The film begins slowly, plodding its way through a brief and admittedly perfunctory overview of the early life of the fly. Once Musca emerges from his post-maggot peccadilloes, however, the film takes a serious tone; the Musca of two weeks, having learned to expect little mercy in a flyphobic world, scarcely resembles the carefree, optimistic insect of ten days. Musca sees schoolmates drown in beer, he watches as birds and bats eat aunts and uncles, and in a disturbing scene early in the film, discovers 86 of his closest siblings affixed to flypaper. As Musca slowly circles the gooey mess, his brothers and sisters wail and cry, some calling his name, others pleading for a quick death, a few singing hymns. The image of that scene will haunt my nights for weeks.

The narration of Musca’s spiritual awakening, shown from a fly’s perspective, is masterfully done, and the emotional climax of the film. As Musca hangs upside down in a porta-jon at a country music concert, he tries to discover the meaning of life.

“Stop acting like a bratty maggot,” he tells himself while a procession of drunken rednecks in John Deere caps answer nature’s call, unaware of the drama taking place on the ceiling.

“I’m gonna be a philosofly,” Musca eventually resolves.
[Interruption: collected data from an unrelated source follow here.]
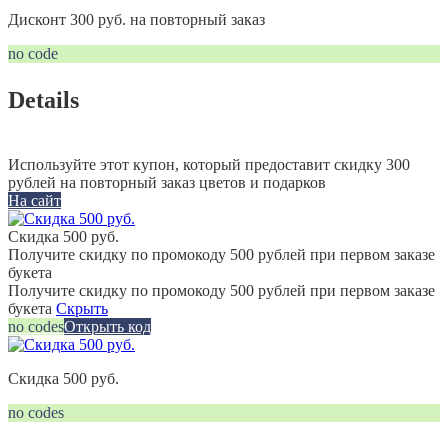
Дисконт 300 руб. на повторный заказ
no code
Details
Используйте этот купон, который предоставит скидку 300
рублей на повторный заказ цветов и подарков
На сайт
Скидка 500 руб.
Получите скидку по промокоду 500 рублей при первом заказе
букета
Получите скидку по промокоду 500 рублей при первом заказе
букета
Скрыть
no codes
Открыть код
Скидка 500 руб.
no codes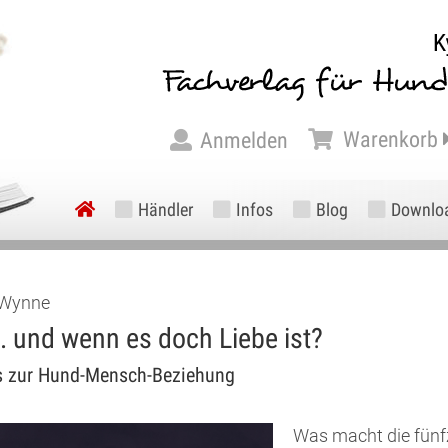
Warenkorb
Anmelden
Händler
Infos
Blog
Downlo
 Wynne
.. und wenn es doch Liebe ist?
 zur Hund-Mensch-Beziehung
Was macht die fün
The film ends as violently and abruptly as any in cinema history. Soon after his spiritual awakening, Musca finds himself in the company of a pretty, sophisticated female fly of three weeks, Fescia Dumpster. Somehow, the audience knows that Musca will be okay. Sure, he’s a fly, but he has accepted his flyness, that he’s not appreciated, that no one loves him, and he’s okay with that. Seeing the beautiful Fescia washing her legs, Musca experiences an overpowering urge to reproduce. He lands beside her on a meatloaf.

“Hello, I’m Musca,” he says, watching the twinkle of anticipation in Fescia’s compound eyes.

What follows is one of the most shocking scenes in cinema. Unnoticed by the lovestruck flies, a human enters the room. As Musca and Fescia exchange pleasantries, the human approaches. Suddenly, the flies are thrown into shadow, the screen goes dark and a SPLAT! resounds through the theater as the credits begin to roll.

It’s a cynical film, and the unvarnished reality of fly genocide will make you question your humanity, but you need to see this movie. The pootography is unparalleled, especially the scene in the porta-jon and another, near the beginning of the film, when Musca chases a garbage truck. The computer-generated flies are convincing. Rated PG-13 for violence and mature themes. I’m not putting the tails up, but I’ll give this movie 5 squirrels. It’s that good.